Приземление оказалось удачным. Тело, которое немало тренировалось, всегда имеет преимущество.
Расчет выпрыгнуть из поезда в районе поселка Селище был двойным. Во-первых, замедлялось движение поезда, во-вторых, отличная асфальтированная трасса на Винницу и в сторону близлежащих райцентров.
Нина надела дождевик, и через 15 минут вышла на лесную трассу.
Водители легковых машин предпочитали не останавливаться. Разгул бандитизма наложил отпечаток на психологию людей.
Шофер огромного грузового форда оценивающе посмотрел на маленькую женщину и сказал:
— Я еду из Гамбурга. Довезу до Винницы, если потрахаемся. Ну как, договорились?
— Конечно, дорогой договорились, почему не обслужить такого красивого?
Шофер удовлетворительно хмыкнул и артистическим жестом пригласил Нину в кабину.
— Так зачем откладывать, дорогая.
Нина развернулась так, что открытая дверца машины осталась у него за спиной.
— Становись коленями на сиденье. Я сейчас, — сказала она.
Глаза водителя покрылись масляной краской.
— Свет пусть горит, я хочу все видеть, — сглатывая слюну сказал он.
— Полусогнувшись Нина положила водителю руки на плечи, теребя куртку, пальцы заскользили ниже. Внезапно, когда ее руки уже были у него на животе, произошло то, чему целый месяц ее учила Мери.
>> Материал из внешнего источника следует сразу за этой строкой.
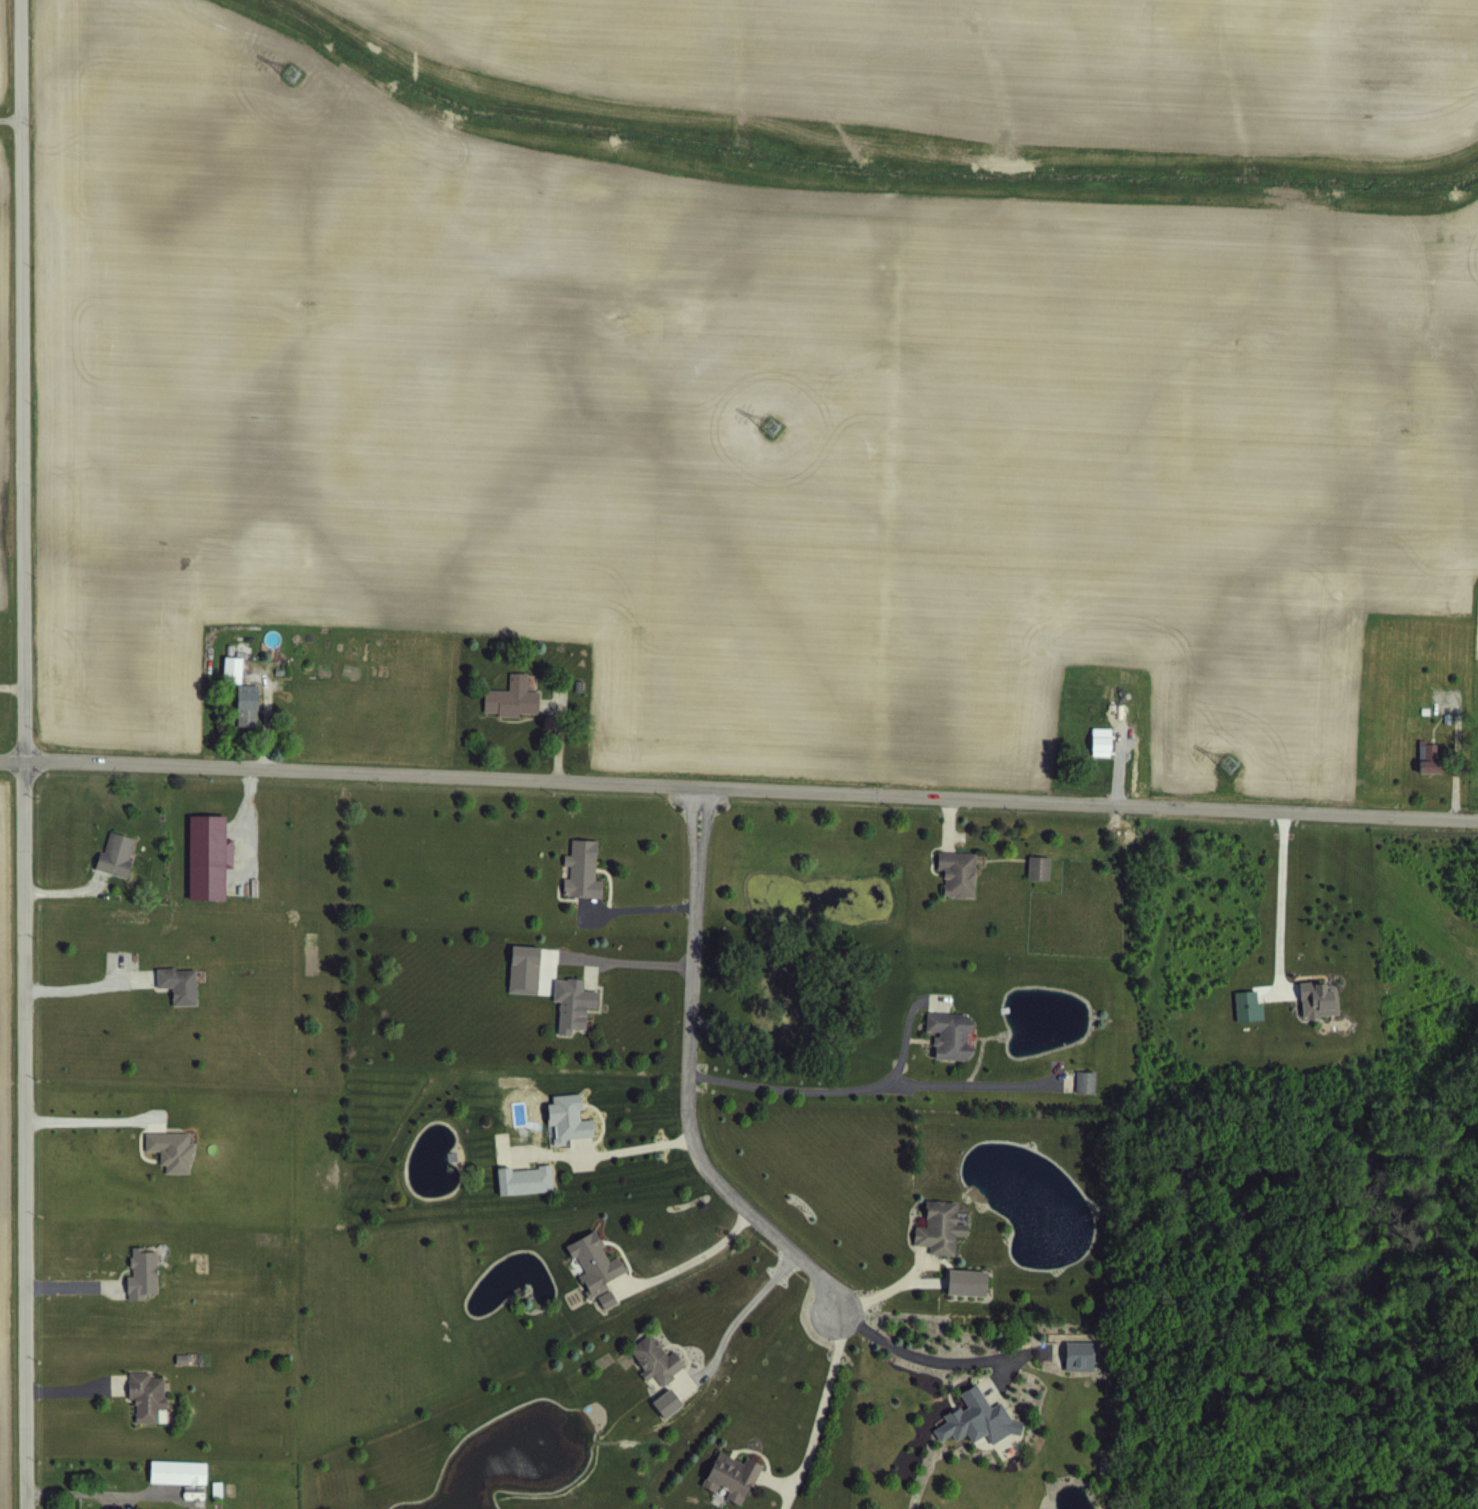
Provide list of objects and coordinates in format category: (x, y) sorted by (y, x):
power tower: (275, 63)
road: (10, 116)
power tower: (765, 424)
building: (230, 668)
road: (12, 679)
building: (245, 704)
road: (25, 754)
building: (1104, 759)
road: (13, 760)
power tower: (1237, 764)
building: (1431, 774)
road: (752, 786)
building: (114, 852)
building: (206, 855)
building: (577, 870)
building: (1041, 885)
building: (960, 891)
road: (1278, 898)
road: (639, 962)
building: (177, 982)
road: (82, 985)
building: (1320, 1017)
building: (1250, 1024)
building: (953, 1053)
road: (692, 1074)
road: (844, 1087)
building: (1088, 1100)
road: (90, 1119)
road: (634, 1147)
building: (170, 1150)
building: (942, 1245)
road: (690, 1258)
building: (141, 1271)
road: (882, 1287)
building: (968, 1300)
road: (737, 1314)
road: (915, 1355)
building: (1082, 1374)
building: (145, 1397)
road: (821, 1402)
building: (981, 1437)
building: (180, 1476)
road: (101, 1492)

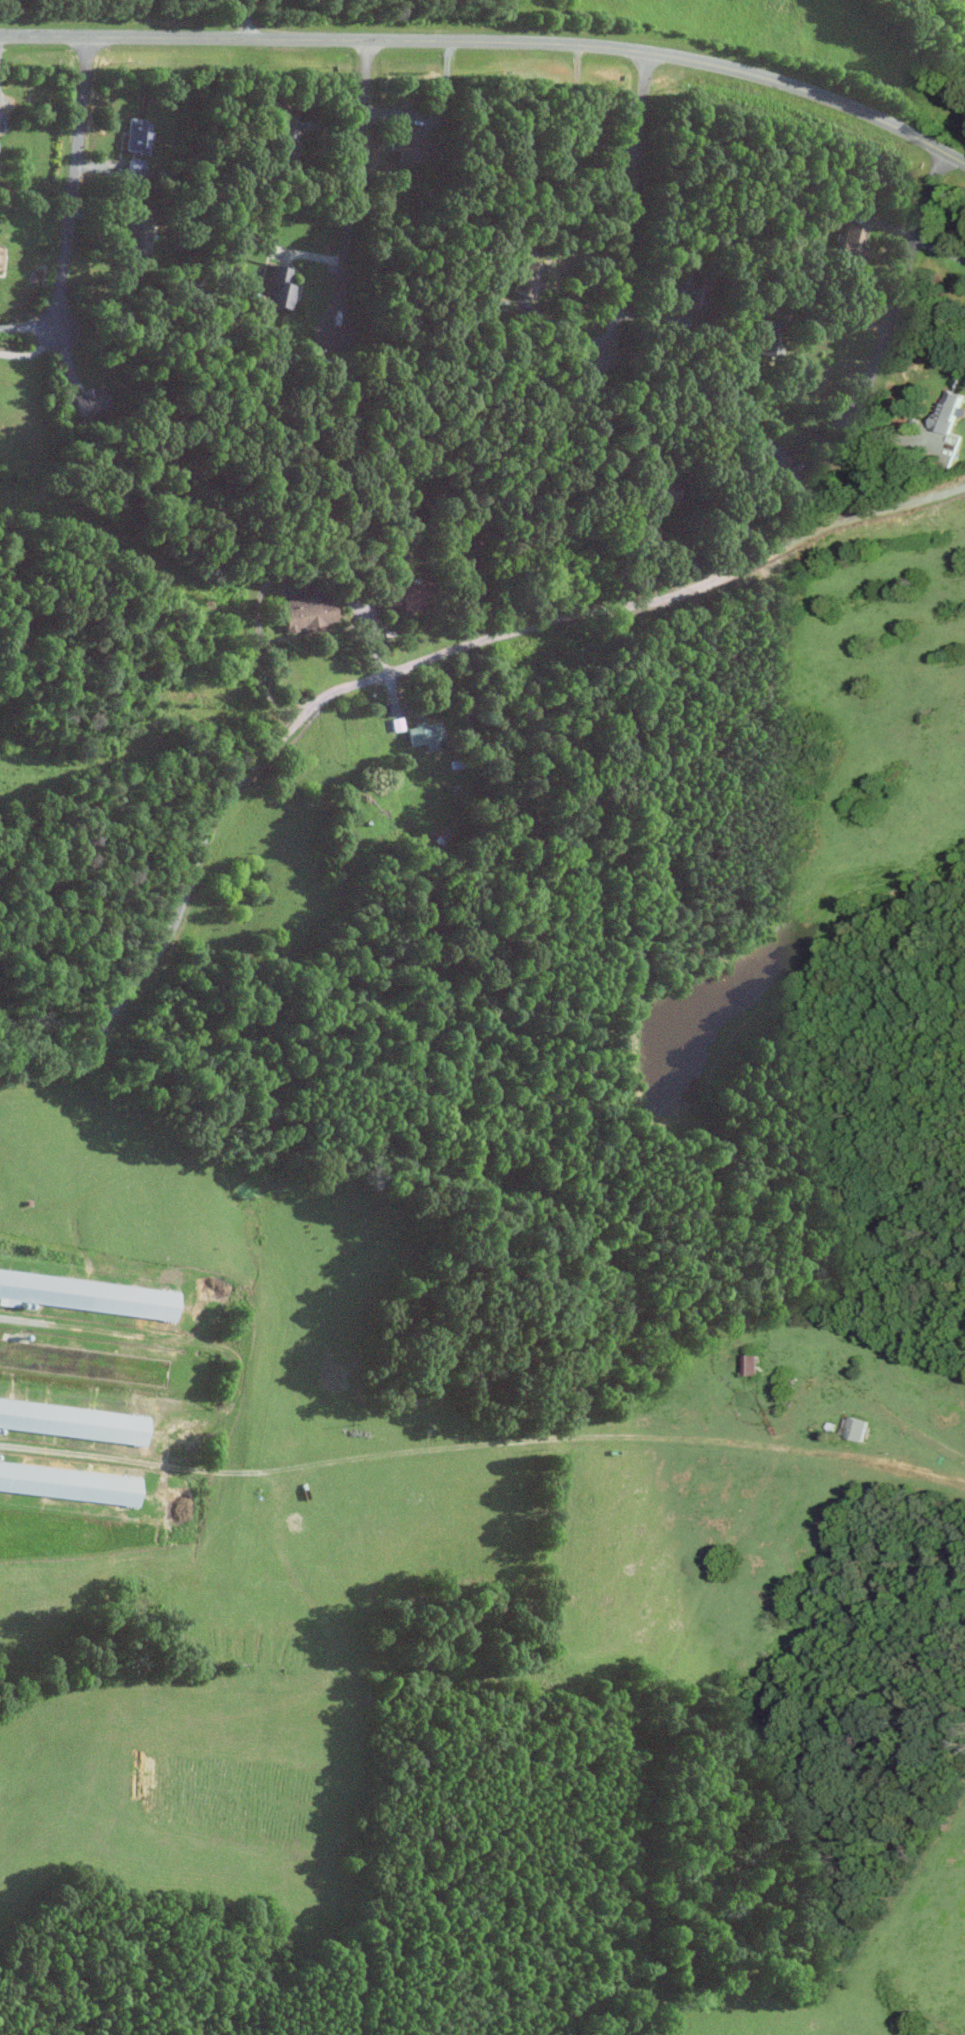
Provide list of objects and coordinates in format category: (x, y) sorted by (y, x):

Взлет, и сцепленные пальцы Золотоножки обхватили затылок, как про себя назвала она водителя, — «гамбургского петуха». Широкий лоб с маху врезался в Нинино колено. Ударом ноги она, словно мешок с гнилыми лагерными фуфайками, сбросила его из машины и села за руль.
Водить машину ее научили сын и муж. До тюрьмы это увлечение не давало ей покоя целый год. Соседи смеялись: «Бросай, Нина, буфет, поезжай в Нижний Тагил грузовики водить».
На Барском шоссе машин попадалось больше. Несмотря на ночь, трасса сверкала частыми огнями проходящих тракторов.
Под Винницей Нина обогнула ночной автовокзал и свернула на Хмельницкую трассу. Если до утра удастся проскочить все посты ГАИ, завтра можно будет из Хмельницкого аэропорта вылететь на Питер.
После того как жизнь, висевшую на волоске, удалось спасти, Максимов особенно ощущал вкус свободной жизни. Опять в тюрьму очень не хотелось, уже не говоря о вполне вероятной возможности распрощаться с жизнью. Поглядывая на Василия, Баха еще и еще раз убеждался: у одноглазого чешутся руки его шлепнуть.
Заработать 100 тысяч фунтов не получилось. Кроме всего он утратил в глазах этих двоих свой авторитет.
Василия Коваленка Баха панически боялся. Прекрасно зная уголовный мир, не боясь самого черта, он ловил себя на мысли, что боится в этой жизни только одноглазого.